The platform provides JVM container services through Karyon and Governator and support for non-JVM runtimes via the Prana sidecar. While Prana provides proxy capabilities within an instance, Zuul (which integrates Hystrix, Eureka, and Ribbon as part of its IPC capabilities) provides dyamically scriptable proxying at the edge of the cloud deployment.
The platform works well within the EC2 cloud utilizing the Amazon autoscaler. For container applications and batch jobs running on Apache Mesos, Fenzo is a scheduler that provides advanced scheduling and resource management for cloud native frameworks. Fenzo provides plugin implementations for bin packing, cluster autoscaling, and custom scheduling optimizations can be implemented through user-defined plugins.
Handling over a trillion data operations per day requires an interesting mix of “off the shelf OSS” and in house projects. No single data technology can meet every use case or satisfy every latency requirement. Our needs range from non-durable in-memory stores like Memcached and Redis, to searchable datastores such as Elastic and durable must-never-go-down datastores like Cassandra and MySQL.
Our Cloud usage and the scale at which we consume these technologies, has required us to build tools and services that enhance the datastores we use. We’ve created the sidecars Raigad and Priam to help with the deployment, management and backup/recovery of our hundreds of Elastic and Cassandra clusters. We’ve created EVCache and Dynomite to use Memcached and Redis at scale. We’ve even developed the Astyanax and Dyno client libraries to better consume datastores in the Cloud.
Telemetry and metrics play a critical role in the operations of any company, and at more than a billion metrics per minute flowing into Atlas, our time-series telemetry platform, they play a critical role at Netflix. However, Operational Insight is considered a higher-order family of products at Netflix, including the ability to understand the current components of our cloud ecosystem via Edda, and the easy integration of Java application code with Atlas via the Spectator library.

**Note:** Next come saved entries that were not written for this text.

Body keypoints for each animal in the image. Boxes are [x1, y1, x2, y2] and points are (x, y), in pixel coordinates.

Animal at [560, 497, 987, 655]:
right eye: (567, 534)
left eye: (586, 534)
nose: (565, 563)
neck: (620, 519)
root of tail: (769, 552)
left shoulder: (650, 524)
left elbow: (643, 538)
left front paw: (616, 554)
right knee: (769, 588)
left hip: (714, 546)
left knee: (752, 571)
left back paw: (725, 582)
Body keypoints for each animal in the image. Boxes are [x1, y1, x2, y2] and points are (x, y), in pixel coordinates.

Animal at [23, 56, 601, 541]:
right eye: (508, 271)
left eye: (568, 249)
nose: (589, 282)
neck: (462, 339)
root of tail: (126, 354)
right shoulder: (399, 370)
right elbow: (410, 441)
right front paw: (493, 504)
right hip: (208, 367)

Effective performance instrumentation allows engineers to drill quickly on a massive volume of metrics, making critical decisions quickly and efficiently. Vector exposes high-resolution host-level metrics with minimal overhead.
Outside of the operational domain, cost management and visibility into where our resources are used in the cloud is a multi-million question to be answered; we've built Ice as a way to expose ongoing cost and and cloud utilization trends to engineers so they can have a better understanding of the footprint of their applications in our environment.

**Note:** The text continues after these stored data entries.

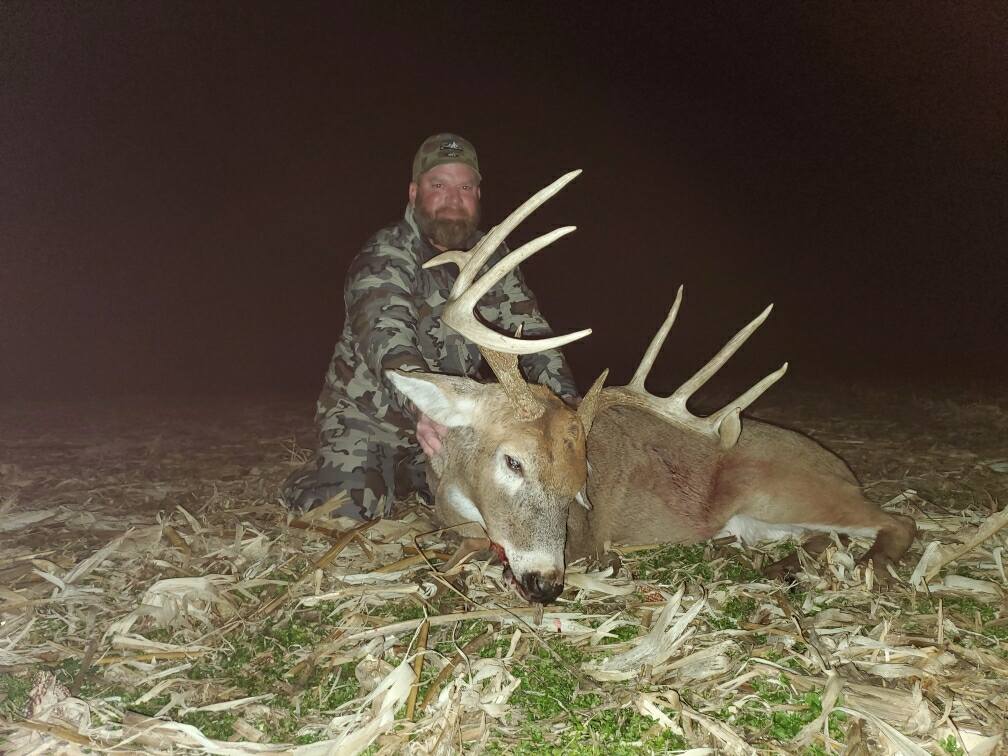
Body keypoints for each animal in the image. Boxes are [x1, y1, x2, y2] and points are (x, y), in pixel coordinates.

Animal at [388, 171, 917, 605]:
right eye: (513, 461)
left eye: (580, 487)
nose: (546, 585)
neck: (457, 496)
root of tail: (844, 469)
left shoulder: (582, 540)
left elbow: (479, 546)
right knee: (822, 537)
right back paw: (782, 565)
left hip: (789, 492)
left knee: (900, 521)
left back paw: (869, 566)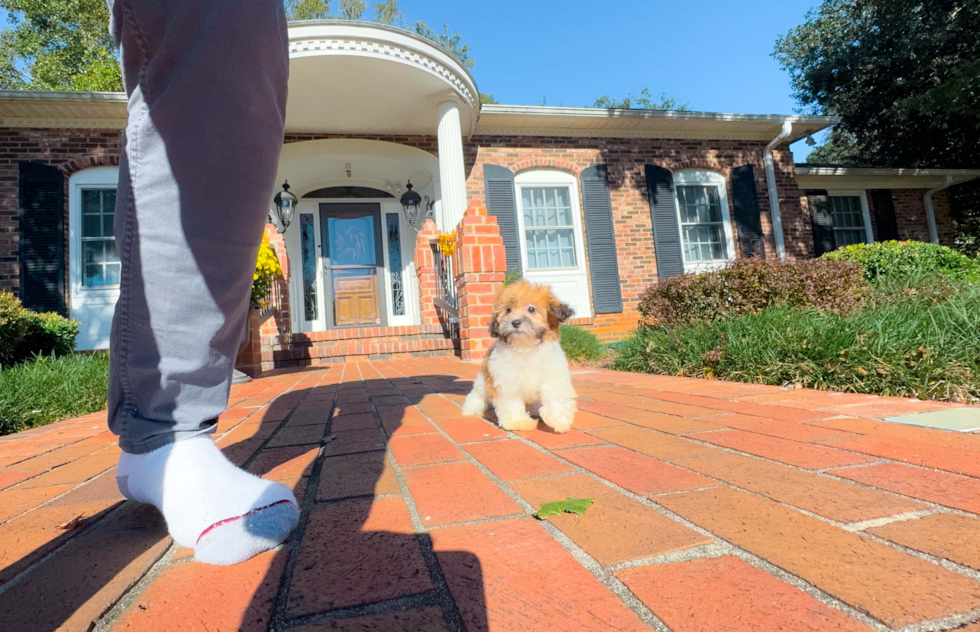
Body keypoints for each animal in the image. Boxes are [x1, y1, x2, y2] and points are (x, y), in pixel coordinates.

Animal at [464, 282, 580, 434]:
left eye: (531, 309)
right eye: (508, 310)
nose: (515, 322)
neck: (525, 346)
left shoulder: (553, 373)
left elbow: (555, 393)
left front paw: (559, 419)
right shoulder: (506, 380)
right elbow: (511, 401)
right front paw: (518, 421)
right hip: (484, 379)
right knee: (478, 394)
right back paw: (470, 409)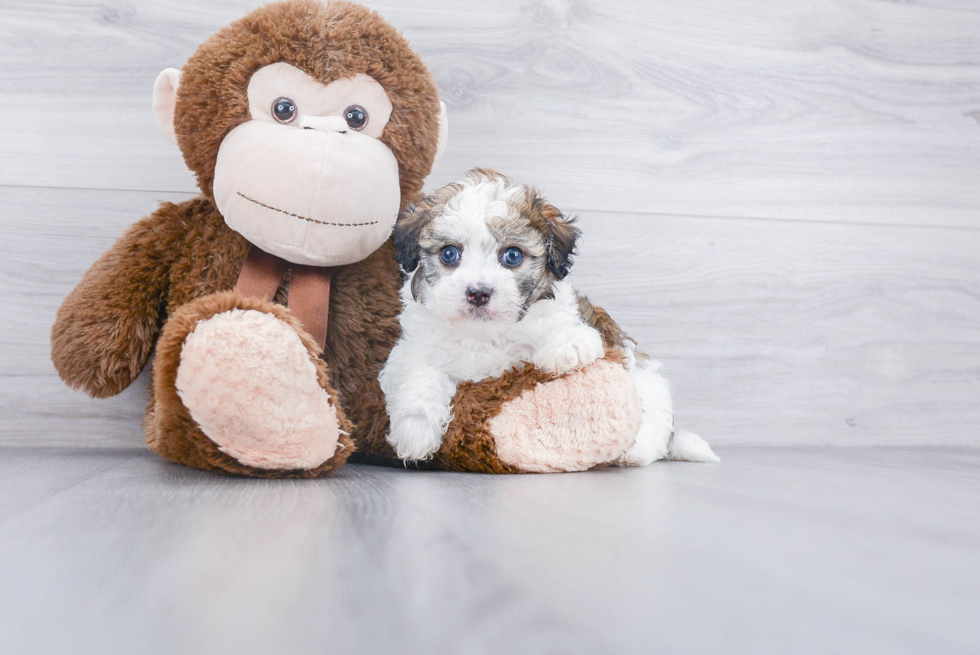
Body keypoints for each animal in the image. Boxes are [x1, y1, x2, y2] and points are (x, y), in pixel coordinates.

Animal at [378, 169, 716, 466]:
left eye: (512, 255)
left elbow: (567, 331)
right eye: (449, 253)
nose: (478, 293)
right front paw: (415, 431)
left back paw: (633, 453)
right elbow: (421, 377)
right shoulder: (412, 351)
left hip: (650, 383)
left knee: (654, 427)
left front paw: (566, 346)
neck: (484, 333)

Finally to validate reliability, we have the Simian Army which tests our instances for random failures.
Security is an increasingly important area for organizations of all types and sizes, and Netflix is happy to contribute a variety of security tools and solutions to the open source community. Our security-related open source efforts generally fall into one of two categories - operational tools and systems to make security teams more efficient and effective when securing large and dynamic environments and security infrastructure components that provide critical security services for modern distributed systems.
On the operational side, Security Monkey helps monitor and secure large AWS-based environments and Scumblr leverages Internet-wide targeted searches to surface specific security issues for investigation. On the security infrastructure side, MSL is an extensible and flexible secure messaging protocol that addresses a number of secure communications use cases and requirements.